Task brief: Copy every line of the following records verbatim, leaving the pictures out of your answer.

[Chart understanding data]
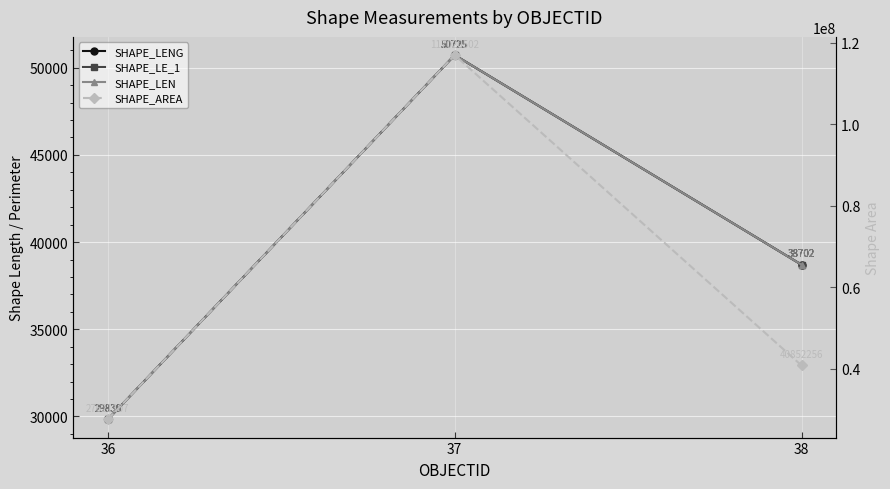

Reading right to left, list all the values displayed in this chart.

SHAPE_LENG: 38=38701.6	37=50724.7	36=29830.3
SHAPE_LE_1: 38=38701.6	37=50724.7	36=29830.3
SHAPE_LEN: 38=38701.6	37=50724.7	36=29830.3
SHAPE_AREA: 38=40852256.4	37=117020501.9	36=27621107.5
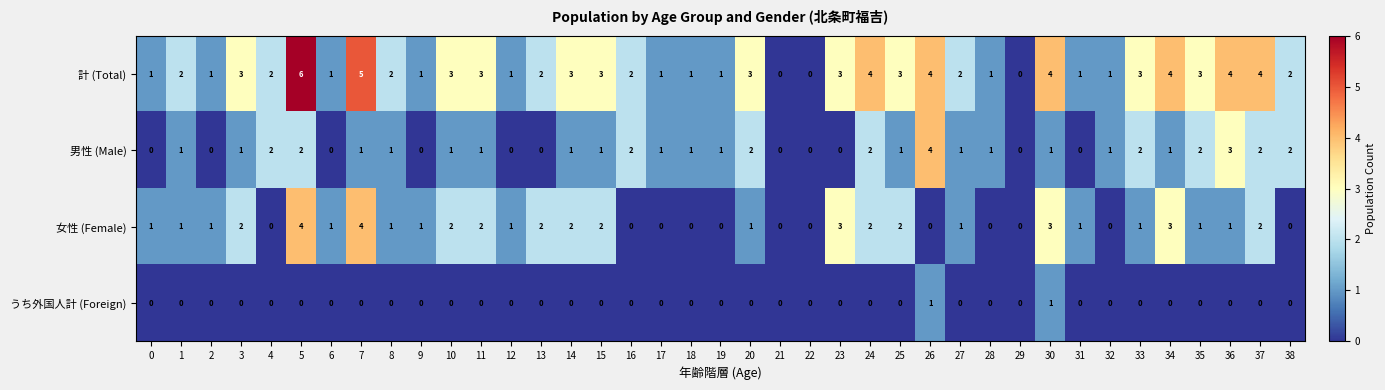

What value does the 計 (Total) series have at 20?

3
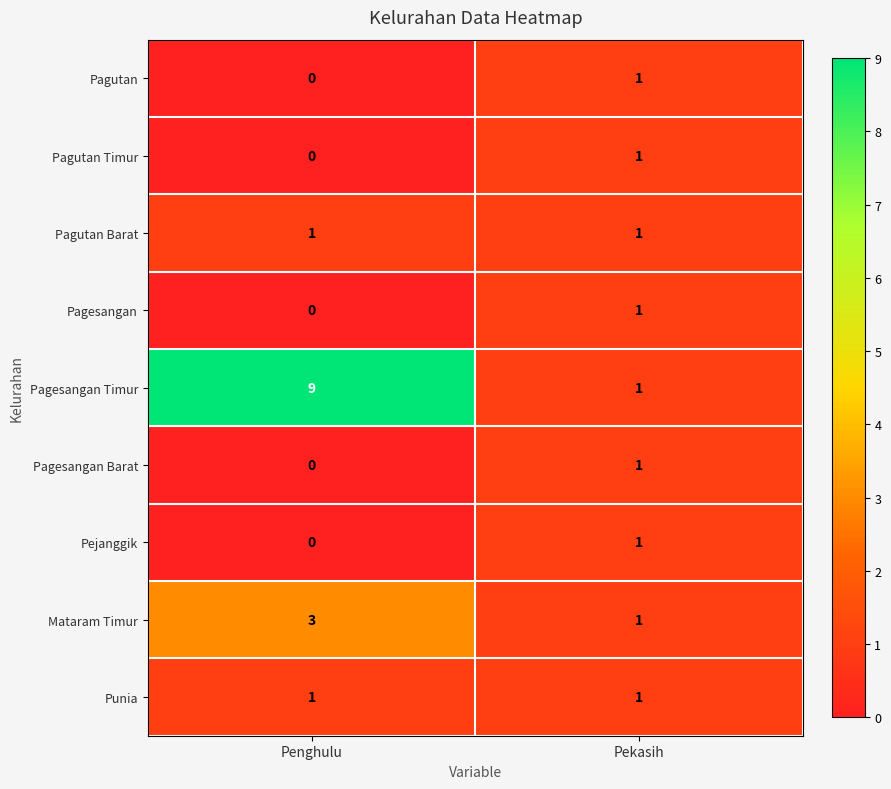

Reading left to right, list all the values displayed in this chart.

Pagutan: Penghulu=0	Pekasih=1
Pagutan Timur: Penghulu=0	Pekasih=1
Pagutan Barat: Penghulu=1	Pekasih=1
Pagesangan: Penghulu=0	Pekasih=1
Pagesangan Timur: Penghulu=9	Pekasih=1
Pagesangan Barat: Penghulu=0	Pekasih=1
Pejanggik: Penghulu=0	Pekasih=1
Mataram Timur: Penghulu=3	Pekasih=1
Punia: Penghulu=1	Pekasih=1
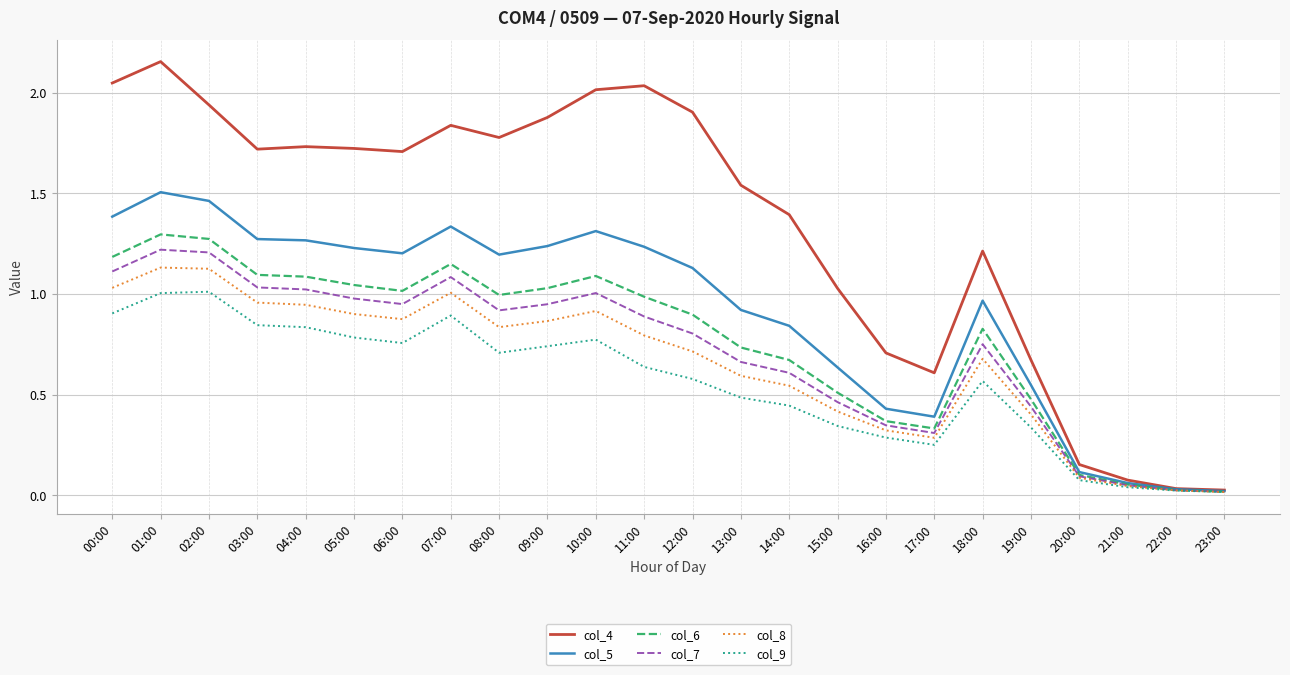

What is the total value across all series at 08:00?

6.4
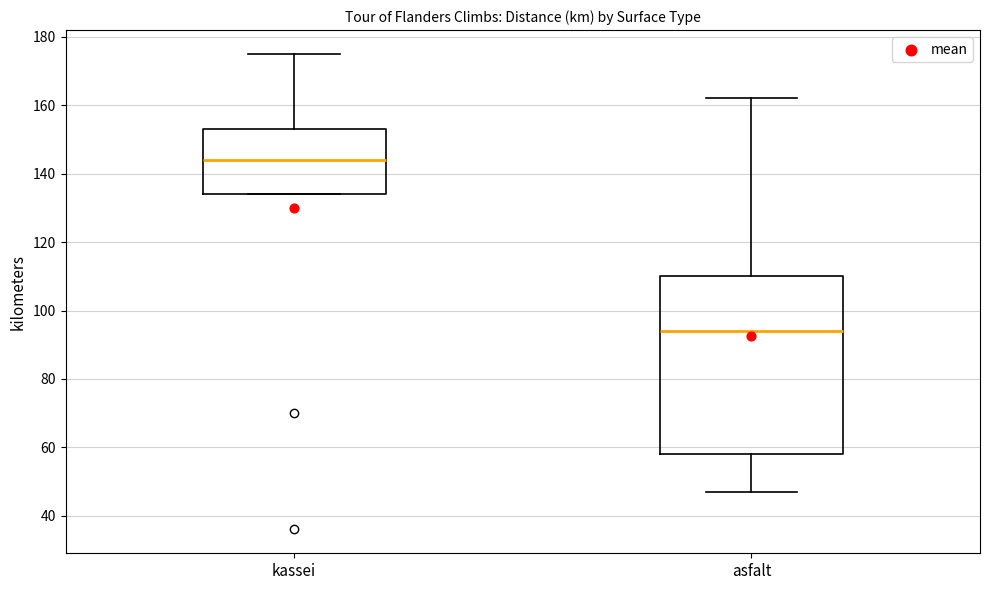

Reading left to right, transcribe this box plot: for each box, give where its median line is, the range the box spans, and where its two whiskers end, as read against the y-axis. The values are not printed on the chart, so give them approximately, as read against the axis.

kassei: median 144, box 134 to 154, whiskers 134 to 176
asfalt: median 94, box 58 to 110, whiskers 48 to 162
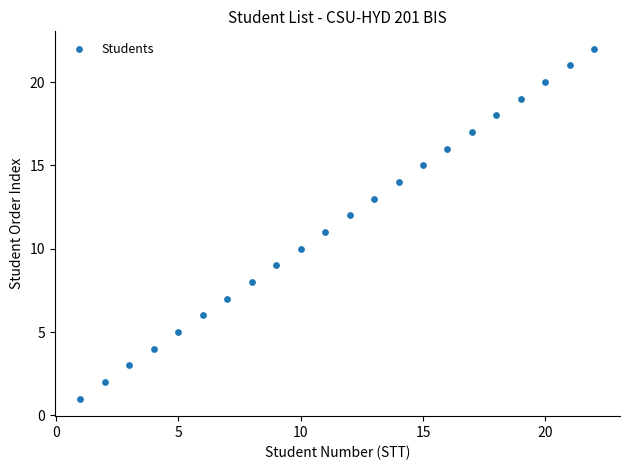

What is the range of Y values (max minus min)?

21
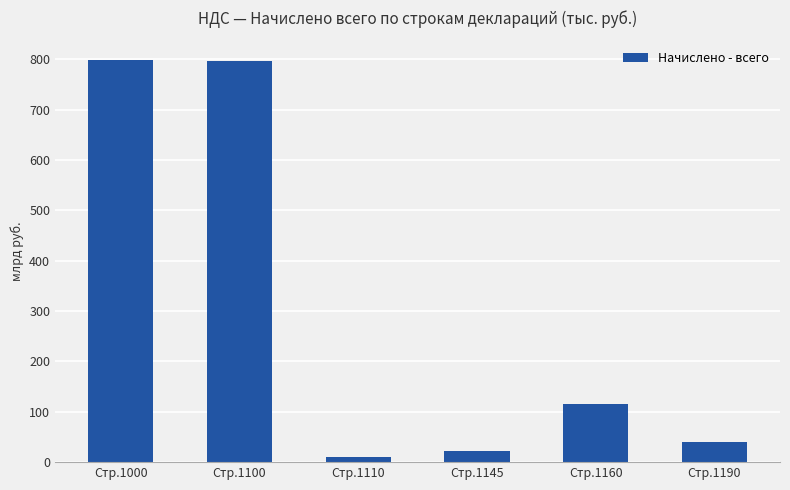

What is the greatest value displayed?

797.4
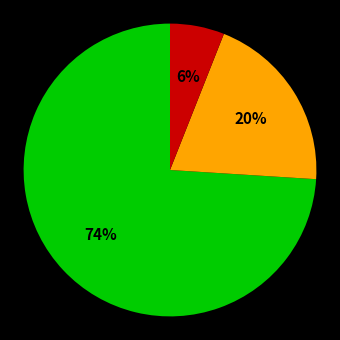

Is there any slice that represents more than half of the pie?

Yes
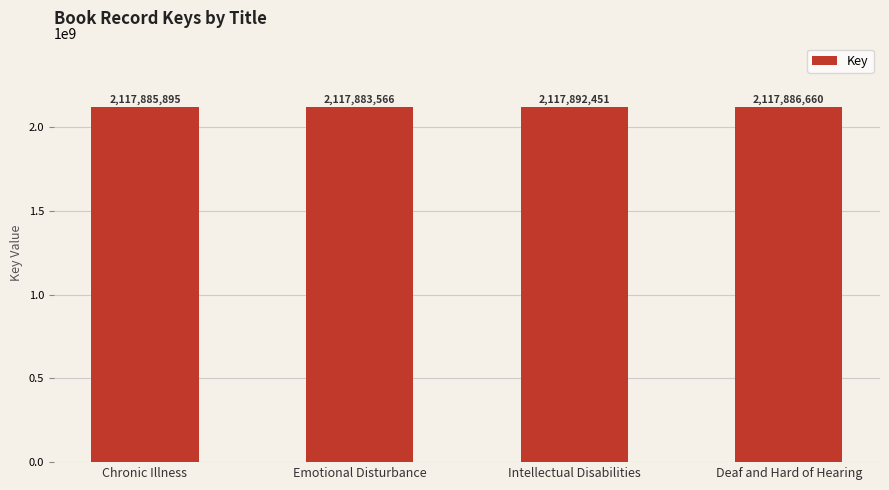

How many distinct data groups are displayed?

1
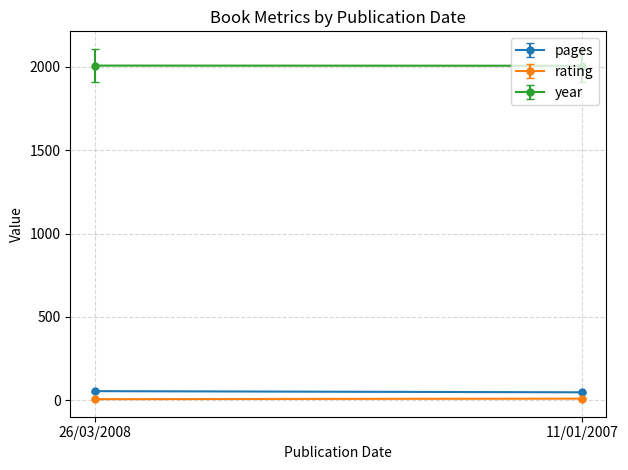

What is the sum of all pages values?

103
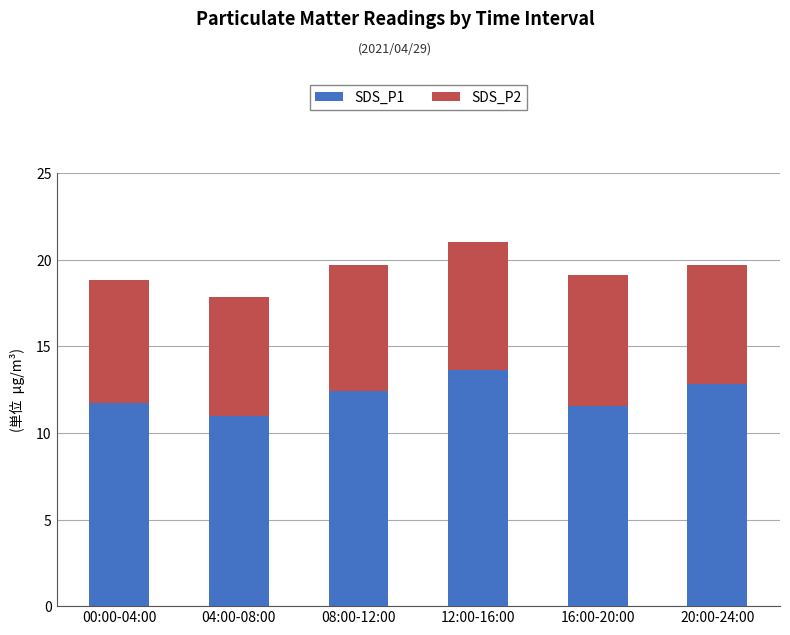

Where does the SDS_P1 series first go above 12?

08:00-12:00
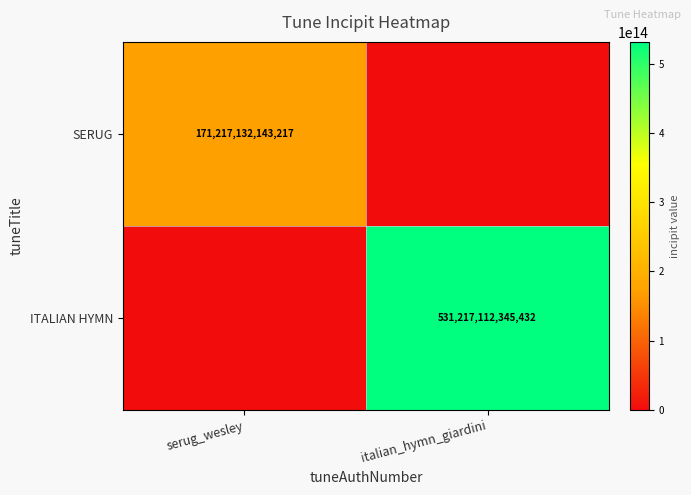

How many series are shown in this chart?

2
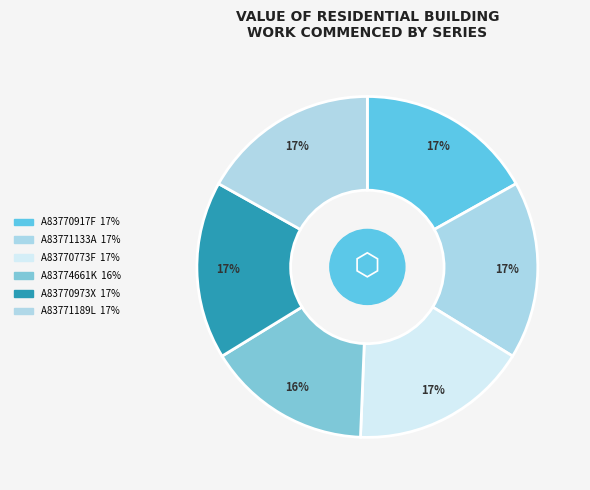

To the nearest percent, what percentage of the pie is A83770917F?

17%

Reply:
Reading right to left, list all the values displayed in this chart.

SHAPE_LENG: 38=38701.6	37=50724.7	36=29830.3
SHAPE_LE_1: 38=38701.6	37=50724.7	36=29830.3
SHAPE_LEN: 38=38701.6	37=50724.7	36=29830.3
SHAPE_AREA: 38=40852256.4	37=117020501.9	36=27621107.5

What value does the 計 (Total) series have at 20?

3

Reading left to right, list all the values displayed in this chart.

Pagutan: Penghulu=0	Pekasih=1
Pagutan Timur: Penghulu=0	Pekasih=1
Pagutan Barat: Penghulu=1	Pekasih=1
Pagesangan: Penghulu=0	Pekasih=1
Pagesangan Timur: Penghulu=9	Pekasih=1
Pagesangan Barat: Penghulu=0	Pekasih=1
Pejanggik: Penghulu=0	Pekasih=1
Mataram Timur: Penghulu=3	Pekasih=1
Punia: Penghulu=1	Pekasih=1

What is the total value across all series at 08:00?

6.4

Reading left to right, transcribe this box plot: for each box, give where its median line is, the range the box spans, and where its two whiskers end, as read against the y-axis. The values are not printed on the chart, so give them approximately, as read against the axis.

kassei: median 144, box 134 to 154, whiskers 134 to 176
asfalt: median 94, box 58 to 110, whiskers 48 to 162

What is the range of Y values (max minus min)?

21

What is the greatest value displayed?

797.4

Is there any slice that represents more than half of the pie?

Yes

How many distinct data groups are displayed?

1

What is the sum of all pages values?

103

Where does the SDS_P1 series first go above 12?

08:00-12:00

How many series are shown in this chart?

2

To the nearest percent, what percentage of the pie is A83770917F?

17%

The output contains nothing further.